What your pattern will do is:
^ - match the start of the line/string
(TRUST) - match the characters "TRUST" immediately at the start of the line and capture the text (#1)
(?:(?!DEPT).)* - check to see if the next characters are "DEPT" - if not (this is a negative lookahead) then step forward 1 character and repeat - if so then stop
(#1 - there is little need to capture the text in this case. The captured text can only be "trust" [perhaps ignoring upper or lower case] and so you know beforehand that if the pattern as a whole matches, then the first characters must be "trust" without capturing them. In your original question, the initial characters could be any digit; therefore there may have been value in capturing them so they could be used later on)
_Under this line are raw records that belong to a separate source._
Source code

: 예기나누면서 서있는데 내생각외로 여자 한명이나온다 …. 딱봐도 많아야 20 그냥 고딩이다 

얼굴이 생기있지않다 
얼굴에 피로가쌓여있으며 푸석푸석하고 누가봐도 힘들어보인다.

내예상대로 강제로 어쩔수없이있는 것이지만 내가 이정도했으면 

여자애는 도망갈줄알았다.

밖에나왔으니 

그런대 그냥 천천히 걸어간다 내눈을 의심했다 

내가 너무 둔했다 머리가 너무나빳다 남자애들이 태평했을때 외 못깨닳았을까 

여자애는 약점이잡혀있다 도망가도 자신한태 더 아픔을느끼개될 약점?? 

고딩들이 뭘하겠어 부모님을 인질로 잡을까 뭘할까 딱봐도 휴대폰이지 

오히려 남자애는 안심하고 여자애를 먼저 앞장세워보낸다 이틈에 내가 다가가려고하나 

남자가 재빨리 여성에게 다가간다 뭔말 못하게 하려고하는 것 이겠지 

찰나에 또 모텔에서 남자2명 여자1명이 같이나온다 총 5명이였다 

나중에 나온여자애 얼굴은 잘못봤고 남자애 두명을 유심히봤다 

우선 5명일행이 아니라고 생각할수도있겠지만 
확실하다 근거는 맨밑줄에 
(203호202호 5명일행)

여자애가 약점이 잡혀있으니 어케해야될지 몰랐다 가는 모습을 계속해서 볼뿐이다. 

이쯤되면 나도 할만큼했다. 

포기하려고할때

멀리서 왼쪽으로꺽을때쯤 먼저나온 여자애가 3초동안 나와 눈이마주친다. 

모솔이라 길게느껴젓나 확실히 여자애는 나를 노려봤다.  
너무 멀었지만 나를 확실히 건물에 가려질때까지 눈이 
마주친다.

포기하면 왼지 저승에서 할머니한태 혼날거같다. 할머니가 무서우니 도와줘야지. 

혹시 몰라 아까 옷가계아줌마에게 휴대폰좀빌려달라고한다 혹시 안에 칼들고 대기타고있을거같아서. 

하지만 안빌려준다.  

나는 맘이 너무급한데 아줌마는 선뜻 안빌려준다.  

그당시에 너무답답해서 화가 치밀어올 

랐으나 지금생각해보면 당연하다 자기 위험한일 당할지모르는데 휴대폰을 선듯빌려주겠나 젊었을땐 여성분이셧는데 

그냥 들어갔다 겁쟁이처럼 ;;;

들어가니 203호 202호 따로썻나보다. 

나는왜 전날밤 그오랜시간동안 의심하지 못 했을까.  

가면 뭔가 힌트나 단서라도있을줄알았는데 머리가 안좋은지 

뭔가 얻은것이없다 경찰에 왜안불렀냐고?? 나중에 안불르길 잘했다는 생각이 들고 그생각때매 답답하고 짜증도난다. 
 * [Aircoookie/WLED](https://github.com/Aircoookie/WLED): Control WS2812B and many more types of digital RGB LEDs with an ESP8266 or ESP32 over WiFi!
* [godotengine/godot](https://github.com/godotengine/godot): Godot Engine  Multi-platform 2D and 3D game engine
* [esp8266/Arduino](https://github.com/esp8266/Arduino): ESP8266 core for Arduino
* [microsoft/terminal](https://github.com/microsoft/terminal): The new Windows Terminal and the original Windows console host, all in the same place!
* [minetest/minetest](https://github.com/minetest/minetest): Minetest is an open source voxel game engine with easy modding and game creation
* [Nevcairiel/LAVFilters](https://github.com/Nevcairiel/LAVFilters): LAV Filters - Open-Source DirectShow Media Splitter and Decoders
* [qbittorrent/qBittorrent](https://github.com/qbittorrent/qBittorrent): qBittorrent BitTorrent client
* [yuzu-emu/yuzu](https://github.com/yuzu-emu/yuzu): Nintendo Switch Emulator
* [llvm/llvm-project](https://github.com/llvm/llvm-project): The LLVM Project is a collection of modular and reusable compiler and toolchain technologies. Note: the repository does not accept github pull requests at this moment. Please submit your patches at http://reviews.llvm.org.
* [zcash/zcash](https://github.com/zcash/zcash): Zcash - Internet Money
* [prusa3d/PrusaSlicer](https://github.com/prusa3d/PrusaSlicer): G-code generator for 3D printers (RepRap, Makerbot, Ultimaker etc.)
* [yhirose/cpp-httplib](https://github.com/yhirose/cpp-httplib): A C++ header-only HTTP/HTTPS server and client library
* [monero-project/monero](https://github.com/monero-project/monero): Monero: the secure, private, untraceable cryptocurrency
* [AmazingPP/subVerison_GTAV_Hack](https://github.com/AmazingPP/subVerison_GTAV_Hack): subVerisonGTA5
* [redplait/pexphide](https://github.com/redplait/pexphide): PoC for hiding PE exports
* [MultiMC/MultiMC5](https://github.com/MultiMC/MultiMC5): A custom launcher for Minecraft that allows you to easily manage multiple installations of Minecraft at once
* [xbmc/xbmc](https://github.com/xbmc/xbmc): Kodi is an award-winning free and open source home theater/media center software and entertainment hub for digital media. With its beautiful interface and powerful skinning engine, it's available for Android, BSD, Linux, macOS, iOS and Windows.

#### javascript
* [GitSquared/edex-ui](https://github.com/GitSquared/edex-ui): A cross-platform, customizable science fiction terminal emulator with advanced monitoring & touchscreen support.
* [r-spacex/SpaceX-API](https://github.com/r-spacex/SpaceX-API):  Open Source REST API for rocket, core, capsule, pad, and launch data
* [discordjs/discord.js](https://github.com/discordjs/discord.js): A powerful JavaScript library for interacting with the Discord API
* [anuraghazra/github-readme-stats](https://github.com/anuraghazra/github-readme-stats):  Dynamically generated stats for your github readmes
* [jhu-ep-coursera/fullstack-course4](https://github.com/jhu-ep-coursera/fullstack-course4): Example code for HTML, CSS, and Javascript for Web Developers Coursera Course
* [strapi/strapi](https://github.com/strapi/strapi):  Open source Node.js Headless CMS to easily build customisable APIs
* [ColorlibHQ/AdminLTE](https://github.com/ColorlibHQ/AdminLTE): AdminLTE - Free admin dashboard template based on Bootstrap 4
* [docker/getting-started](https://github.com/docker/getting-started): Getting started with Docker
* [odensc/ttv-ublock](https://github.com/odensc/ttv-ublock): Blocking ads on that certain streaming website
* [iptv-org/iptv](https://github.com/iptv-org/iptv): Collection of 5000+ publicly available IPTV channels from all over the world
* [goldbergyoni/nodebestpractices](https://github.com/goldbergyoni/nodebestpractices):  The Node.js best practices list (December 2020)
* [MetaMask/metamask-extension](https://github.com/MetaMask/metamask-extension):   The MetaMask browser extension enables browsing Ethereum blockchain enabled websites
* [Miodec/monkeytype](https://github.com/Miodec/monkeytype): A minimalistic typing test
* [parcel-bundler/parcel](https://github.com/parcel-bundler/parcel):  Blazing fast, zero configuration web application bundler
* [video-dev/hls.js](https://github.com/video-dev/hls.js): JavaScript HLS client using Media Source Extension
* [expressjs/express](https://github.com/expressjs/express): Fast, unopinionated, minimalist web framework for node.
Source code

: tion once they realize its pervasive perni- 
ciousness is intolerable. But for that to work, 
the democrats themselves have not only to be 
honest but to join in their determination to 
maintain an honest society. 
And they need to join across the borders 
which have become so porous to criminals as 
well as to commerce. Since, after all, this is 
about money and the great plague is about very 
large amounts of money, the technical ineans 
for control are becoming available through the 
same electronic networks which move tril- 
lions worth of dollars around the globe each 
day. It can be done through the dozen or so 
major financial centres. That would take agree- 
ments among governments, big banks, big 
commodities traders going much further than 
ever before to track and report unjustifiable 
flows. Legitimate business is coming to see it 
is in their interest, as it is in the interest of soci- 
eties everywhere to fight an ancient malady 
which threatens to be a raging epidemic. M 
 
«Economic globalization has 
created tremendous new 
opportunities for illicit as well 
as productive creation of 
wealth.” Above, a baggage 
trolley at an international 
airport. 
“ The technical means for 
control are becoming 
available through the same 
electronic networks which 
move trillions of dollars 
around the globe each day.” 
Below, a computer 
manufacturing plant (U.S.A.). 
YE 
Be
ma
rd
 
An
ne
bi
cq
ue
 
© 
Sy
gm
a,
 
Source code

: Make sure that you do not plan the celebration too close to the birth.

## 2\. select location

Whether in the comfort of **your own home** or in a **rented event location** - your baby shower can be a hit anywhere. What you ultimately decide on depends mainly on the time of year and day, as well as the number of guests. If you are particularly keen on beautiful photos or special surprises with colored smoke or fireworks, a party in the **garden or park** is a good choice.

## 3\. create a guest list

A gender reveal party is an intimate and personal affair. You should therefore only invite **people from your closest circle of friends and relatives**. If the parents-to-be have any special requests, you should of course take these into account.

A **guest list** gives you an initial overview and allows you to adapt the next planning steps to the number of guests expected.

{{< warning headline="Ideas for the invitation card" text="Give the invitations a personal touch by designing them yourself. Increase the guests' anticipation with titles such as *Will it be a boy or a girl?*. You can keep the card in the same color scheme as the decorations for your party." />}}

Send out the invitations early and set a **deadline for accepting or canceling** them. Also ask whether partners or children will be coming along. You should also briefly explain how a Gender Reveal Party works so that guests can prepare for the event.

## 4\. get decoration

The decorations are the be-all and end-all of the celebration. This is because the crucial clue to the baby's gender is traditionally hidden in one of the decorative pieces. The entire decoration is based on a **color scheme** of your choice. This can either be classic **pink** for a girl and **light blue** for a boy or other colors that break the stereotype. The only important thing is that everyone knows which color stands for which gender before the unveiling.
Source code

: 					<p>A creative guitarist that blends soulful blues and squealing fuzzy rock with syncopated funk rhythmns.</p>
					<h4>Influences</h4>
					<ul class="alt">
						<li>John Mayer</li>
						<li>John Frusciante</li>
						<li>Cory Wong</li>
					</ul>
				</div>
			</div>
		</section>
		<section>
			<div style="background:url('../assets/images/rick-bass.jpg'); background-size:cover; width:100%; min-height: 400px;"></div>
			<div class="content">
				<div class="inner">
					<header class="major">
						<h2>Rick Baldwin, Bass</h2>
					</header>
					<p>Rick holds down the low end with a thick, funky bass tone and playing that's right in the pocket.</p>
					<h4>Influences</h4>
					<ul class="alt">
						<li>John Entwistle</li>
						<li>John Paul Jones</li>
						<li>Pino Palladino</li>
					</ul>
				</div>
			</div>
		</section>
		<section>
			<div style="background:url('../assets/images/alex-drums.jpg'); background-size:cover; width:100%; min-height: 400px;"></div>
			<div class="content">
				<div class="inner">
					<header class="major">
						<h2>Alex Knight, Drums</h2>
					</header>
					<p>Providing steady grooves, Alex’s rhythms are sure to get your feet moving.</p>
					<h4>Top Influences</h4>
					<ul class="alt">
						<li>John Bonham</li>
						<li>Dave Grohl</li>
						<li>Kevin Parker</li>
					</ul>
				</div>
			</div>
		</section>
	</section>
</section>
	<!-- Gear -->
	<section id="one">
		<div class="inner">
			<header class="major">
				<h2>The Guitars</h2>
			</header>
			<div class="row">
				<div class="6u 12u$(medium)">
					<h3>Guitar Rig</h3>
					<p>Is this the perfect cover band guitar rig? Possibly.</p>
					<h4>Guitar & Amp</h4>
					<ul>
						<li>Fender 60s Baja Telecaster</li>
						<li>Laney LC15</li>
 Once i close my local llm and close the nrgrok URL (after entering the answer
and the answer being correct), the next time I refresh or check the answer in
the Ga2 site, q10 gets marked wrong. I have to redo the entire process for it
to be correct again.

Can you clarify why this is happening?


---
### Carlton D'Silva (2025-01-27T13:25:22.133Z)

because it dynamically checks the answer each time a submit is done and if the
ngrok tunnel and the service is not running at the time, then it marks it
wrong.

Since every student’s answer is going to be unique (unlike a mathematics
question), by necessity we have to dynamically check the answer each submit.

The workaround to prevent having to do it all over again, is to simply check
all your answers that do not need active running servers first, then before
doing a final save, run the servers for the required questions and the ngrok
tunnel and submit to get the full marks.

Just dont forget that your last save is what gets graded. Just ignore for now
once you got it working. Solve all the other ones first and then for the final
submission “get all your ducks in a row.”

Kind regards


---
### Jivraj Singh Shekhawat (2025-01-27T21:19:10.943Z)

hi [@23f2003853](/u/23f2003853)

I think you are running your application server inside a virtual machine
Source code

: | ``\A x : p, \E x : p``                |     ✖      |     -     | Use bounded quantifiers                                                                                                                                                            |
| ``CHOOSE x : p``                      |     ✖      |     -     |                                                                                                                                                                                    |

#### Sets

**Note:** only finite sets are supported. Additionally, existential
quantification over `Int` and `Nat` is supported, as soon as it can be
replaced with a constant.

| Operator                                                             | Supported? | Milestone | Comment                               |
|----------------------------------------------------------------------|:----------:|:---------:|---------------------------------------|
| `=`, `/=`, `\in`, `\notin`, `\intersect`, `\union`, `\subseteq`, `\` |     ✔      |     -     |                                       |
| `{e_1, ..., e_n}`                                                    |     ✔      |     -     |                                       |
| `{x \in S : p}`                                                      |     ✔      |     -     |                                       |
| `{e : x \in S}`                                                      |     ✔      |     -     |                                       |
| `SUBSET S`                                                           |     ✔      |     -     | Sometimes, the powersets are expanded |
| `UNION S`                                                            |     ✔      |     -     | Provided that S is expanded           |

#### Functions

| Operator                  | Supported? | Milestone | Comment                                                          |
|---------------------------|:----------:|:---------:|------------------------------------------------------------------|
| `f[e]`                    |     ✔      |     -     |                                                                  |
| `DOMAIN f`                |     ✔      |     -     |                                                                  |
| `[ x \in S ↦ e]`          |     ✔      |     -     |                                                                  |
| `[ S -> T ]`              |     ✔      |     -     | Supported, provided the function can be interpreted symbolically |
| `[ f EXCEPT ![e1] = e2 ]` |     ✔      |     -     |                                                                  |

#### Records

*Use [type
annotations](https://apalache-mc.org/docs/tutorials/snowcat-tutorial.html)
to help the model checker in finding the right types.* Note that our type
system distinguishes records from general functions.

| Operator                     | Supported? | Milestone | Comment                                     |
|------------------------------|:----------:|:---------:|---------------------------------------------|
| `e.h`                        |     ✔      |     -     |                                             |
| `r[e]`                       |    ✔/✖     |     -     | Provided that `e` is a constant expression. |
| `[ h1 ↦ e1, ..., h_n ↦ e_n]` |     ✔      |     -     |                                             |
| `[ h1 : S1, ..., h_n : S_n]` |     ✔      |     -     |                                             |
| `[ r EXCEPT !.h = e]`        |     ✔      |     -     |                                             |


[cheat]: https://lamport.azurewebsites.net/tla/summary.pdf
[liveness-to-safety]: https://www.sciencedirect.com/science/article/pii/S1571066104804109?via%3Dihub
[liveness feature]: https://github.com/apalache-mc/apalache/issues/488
In effect this makes sure that the work "trust" is at the start of the line and then matches everything until either the work "dept" is found or the end of the line is reached.
Therefore you will need to add a check that what stops the 2nd part of the pattern is the end of the line and not the word "dept". Therefore you will need to do something like:
^(TRUST)(?:(?!DEPT).)*\r?$
(my previous comment about the use of '\r?' applies here as well). What this does is to say, of the 2 conditions that cause the '(?:(?!DEPT).)*' part to stop matching, the '$' anchor makes sure that it is the end of the line. If the word "dept" had caused the sub-pattern to stop repeating, then the '$' would not match the "D" and the pattern as a whole would fail.
One thing you need to be aware of (and I overlooked this in my previous response as well) is that the '^TRUST' part will also match if the text begins "trusting" or any other word that begins with "trust". Similarly, the 'DEPT' will match any character sequence that happens to have those 4 characters in sequence within it - in this case "dept" does not generally occur within English words (at least according to the web site I checked) but when you start using this approach in other circumstances, then this can be an important issue.
The way around it is to use the '\b' anchor to ensure the beginning/end of a word is taken into account. For example, your pattern could become:
^TRUST\b(?:(?!\bDEPT\b).)*\r?$
There is no need for a '\b' before "trust" because you already have the '^' there which means that the '\b' in '^\bT' must always match and so is redundant.